Can pbrun germline take stdin?

Hi,
according to GATK best practices unmapped reads should be stored as .ubam files.
pbrun or bwa do not take .bam as input.
Currently we do sth like this:

picard SamToFastq \
		I= input.ubam \
		FASTQ=/dev/stdout \
		CLIPPING_ATTRIBUTE=XT \
		CLIPPING_ACTION=2 \
		INTERLEAVE=true \
		NON_PF=true \
		TMP_DIR= tmp/ | \
               bwa mem -M -Y -t 16 -p ref/Homo_sapiens_assembly38.fasta /dev/stdin

INTERLEAVE=true generates an interleaved .fastq, which bwa accepts via -Y

I can not do the same in pbrun:

picard SamToFastq \
		I= input.ubam \
		FASTQ=/dev/stdout \
		CLIPPING_ATTRIBUTE=XT \
		CLIPPING_ACTION=2 \
		**INTERLEAVE=true** \
		NON_PF=true \
		TMP_DIR= tmp/ | \
pbrun germline --ref ref/Homo_sapiens_assembly38.fasta \
		                 --bwa-options "-Y"
				 --in-fq /dev/stdin
				 --knownSites ref/Homo_sapiens_assembly38.dbsnp138.vcf \
				 --knownSites ref/Mills_and_1000G_gold_standard.indels.hg38.vcf.gz \
				 --out-bam out.bam \
				 --out-variants out.vcf \
				 --out-recal-file out.report.txt \
				 --out-duplicate-metrics out.duplicatemetrics.txt \
				 --tmp-dir /tmp \

Output:
[Parabricks Options Error]: Input file /dev/stdin not found. Exiting…
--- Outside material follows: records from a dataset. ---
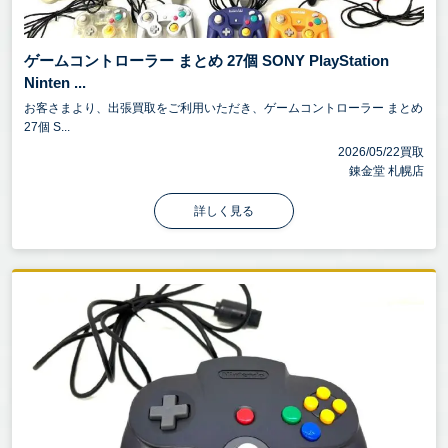
させる重要なアイテムで、コントローラー・ゲーミ
ングモニター・ヘッドセット・キャプチャーボー
ゲームコントローラー まとめ 27個 SONY PlayStation
ド・ゲーミングチェアなど、用途に応じて多様な製
Ninten ...
品が存在します。
お客さまより、出張買取をご利用いただき、ゲームコントローラー まとめ
27個 S...
特に、ゲーミングモニター・キャプチャーボード・
2026/05/22買取
VRヘッドセットなどの高性能デバイスは市場価値が
錬金堂 札幌店
高くは高額査定の可能性があります。
詳しく見る
事前にブランド・コンディション・付属品の有無を
確認していただくと、査定がスムーズに行えます。
錬金堂は家具、家電、ブランド品、洋服、スポーツ
用品、アウトドア用品、楽器、小物、雑貨など、ど
んなジャンルでもOK！
壊れていても、古くても、放置していても、欠損・
欠品していても大丈夫！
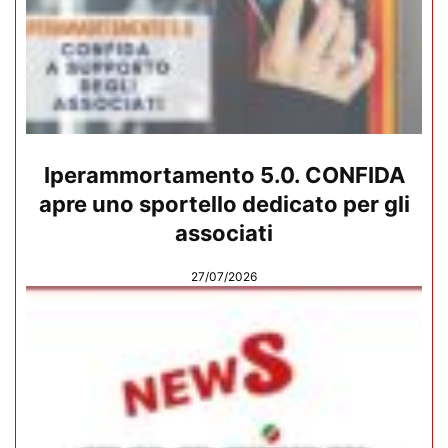
Iperammortamento 5.0. CONFIDA
apre uno sportello dedicato per gli
associati
27/07/2026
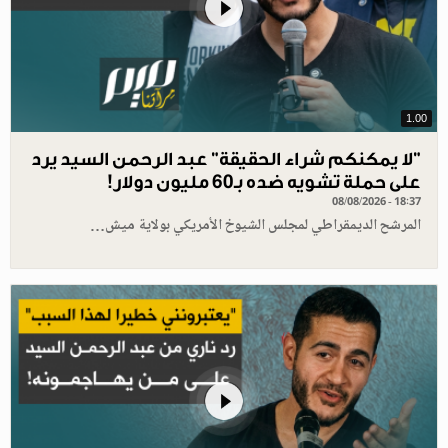
1.00
"لا يمكنكم شراء الحقيقة" عبد الرحمن السيد يرد
على حملة تشويه ضده بـ60 مليون دولار!
08/08/2026 - 18:37
المرشح الديمقراطي لمجلس الشيوخ الأمريكي بولاية ميش…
Anyone tried something similar yet?

Best,
Max

Hey @Benutzer1756,

I have not tested this, but my theory for why it doesn’t work is because the pbrun command is a wrapper. The work is done by a docker container. The container uses a different shell instance and therefore probably can’t read in from the original shell’s /dev/stdin

Hi, thanks for your response. This is too bad, as the issue expands to variant calling and recalibration, which are not able to read or write gzipped vcfs. As g.vcfs can get quite big, this costs a lot of time and space.
Do you happen to know a workaround for this issue?

Hey @Benutzer1756, which variant callers are you trying to use that don’t read or write gzipped files?

Hi,
pbrun germline with --gvcf and --out-variants.g.vcf.gz produces no gzipped vcf.gz (which can get pretty large for WGS)
pbrun haplotypecaller on the other hand does gzip the output, if a g.vcf.gz is specified.
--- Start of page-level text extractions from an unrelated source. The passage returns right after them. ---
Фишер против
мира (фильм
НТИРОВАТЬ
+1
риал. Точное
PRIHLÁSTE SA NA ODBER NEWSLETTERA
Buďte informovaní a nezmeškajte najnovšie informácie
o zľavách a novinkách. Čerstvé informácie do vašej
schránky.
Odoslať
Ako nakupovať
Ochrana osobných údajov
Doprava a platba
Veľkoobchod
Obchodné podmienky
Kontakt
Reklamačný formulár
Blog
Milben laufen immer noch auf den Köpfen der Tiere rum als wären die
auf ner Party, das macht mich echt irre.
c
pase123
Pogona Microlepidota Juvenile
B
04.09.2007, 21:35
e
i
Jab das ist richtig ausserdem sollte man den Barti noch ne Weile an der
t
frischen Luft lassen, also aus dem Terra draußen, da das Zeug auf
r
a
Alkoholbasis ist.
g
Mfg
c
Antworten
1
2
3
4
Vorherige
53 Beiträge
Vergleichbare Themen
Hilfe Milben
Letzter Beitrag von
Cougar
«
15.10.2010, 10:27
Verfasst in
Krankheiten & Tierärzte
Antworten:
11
pbrun genotypegvcf accepts .g.vcf.gz but does not produce gzipped
pbrun vqsr does not accept gzipped vcf files, neither as input nor as training set.

I think working with ungzipped vcfs from haplotypecaller on is fine, as the size is managable (~1GB per 30xWGS) but the g.vcf produced by pbrun germline should be compressed.
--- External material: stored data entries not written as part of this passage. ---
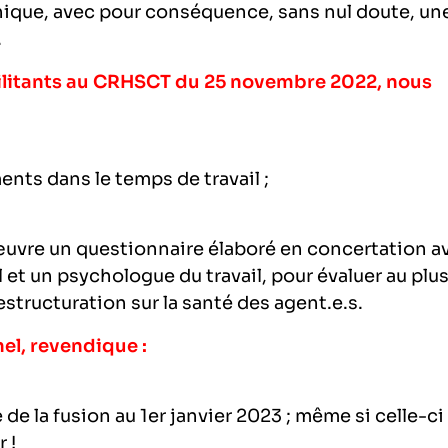
nique, avec pour conséquence, sans nul doute, un
.
militants au CRHSCT du 25 novembre 2022, nous
nts dans le temps de travail ;
vre un questionnaire élaboré en concertation a
et un psychologue du travail, pour évaluer au plu
estructuration sur la santé des agent.e.s.
el, revendique :
e la fusion au 1er janvier 2023 ; même si celle-ci
 !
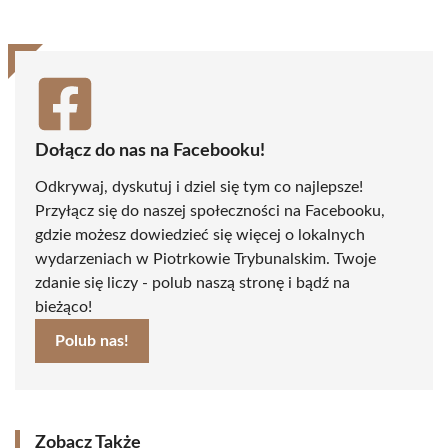
Dołącz do nas na Facebooku!
Odkrywaj, dyskutuj i dziel się tym co najlepsze!
Przyłącz się do naszej społeczności na Facebooku,
gdzie możesz dowiedzieć się więcej o lokalnych
wydarzeniach w Piotrkowie Trybunalskim. Twoje
zdanie się liczy - polub naszą stronę i bądź na
bieżąco!
Polub nas!
Zobacz Także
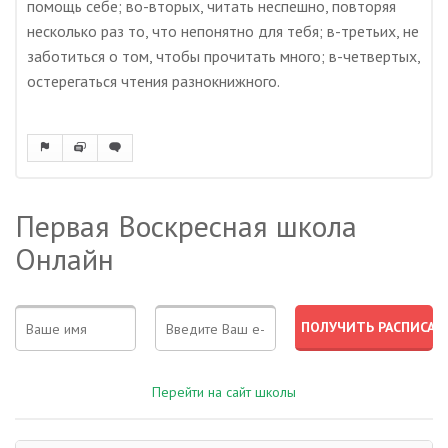
помощь себе; во-вторых, читать неспешно, повторяя
несколько раз то, что непонятно для тебя; в-третьих, не
заботиться о том, чтобы прочитать много; в-четвертых,
остерегаться чтения разнокнижного.
Первая Воскресная школа
Онлайн
Перейти на сайт школы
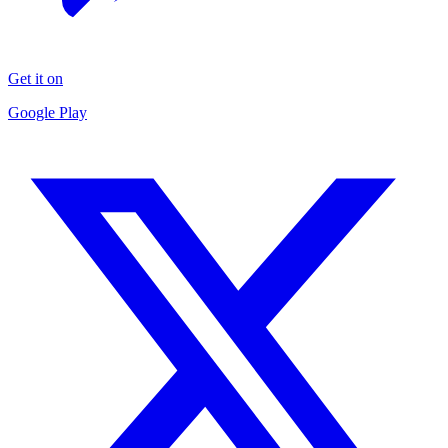
Get it on
Google Play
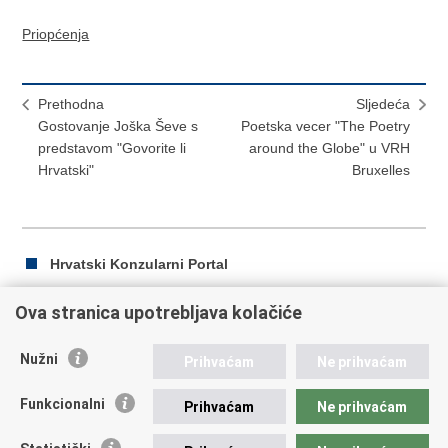
Priopćenja
Prethodna
Sljedeća
Gostovanje Joška Ševe s
Poetska vecer "The Poetry
predstavom "Govorite li
around the Globe" u VRH
Hrvatski"
Bruxelles
Hrvatski Konzularni Portal
Ova stranica upotrebljava kolačiće
Ispiši
Podijeli
Podijeli
Nužni
Prihvaćam
Ne prihvaćam
stranicu
na
na
Republika Hrvatska
Facebooku
Twitteru
Funkcionalni
Prihvaćam
Ne prihvaćam
Ministarstvo vanjskih i europskih poslova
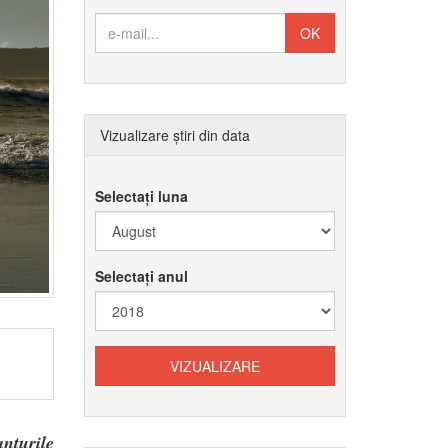
Vizualizare știri din data
Selectați luna
Selectați anul
nțurile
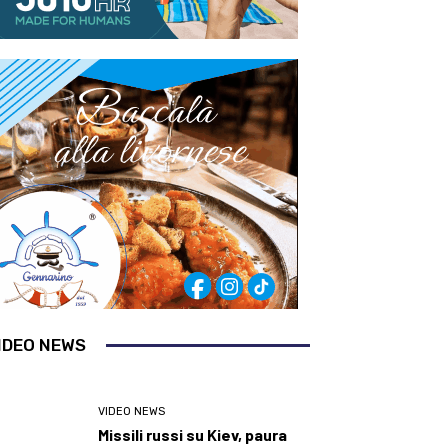
IDEO NEWS
VIDEO NEWS
Missili russi su Kiev, paura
edit: to come back to the original question: it would also be great if pbrun germline and fastq2bam accept unaligned .bam-files as input to concord with GATK best practices

Best,
Max

Hey @Benutzer1756,

Thank you for this feedback. This is not available in the current version of Parabricks, but I’ve sent this as a feature request to the engineering team for future versions.

1 Like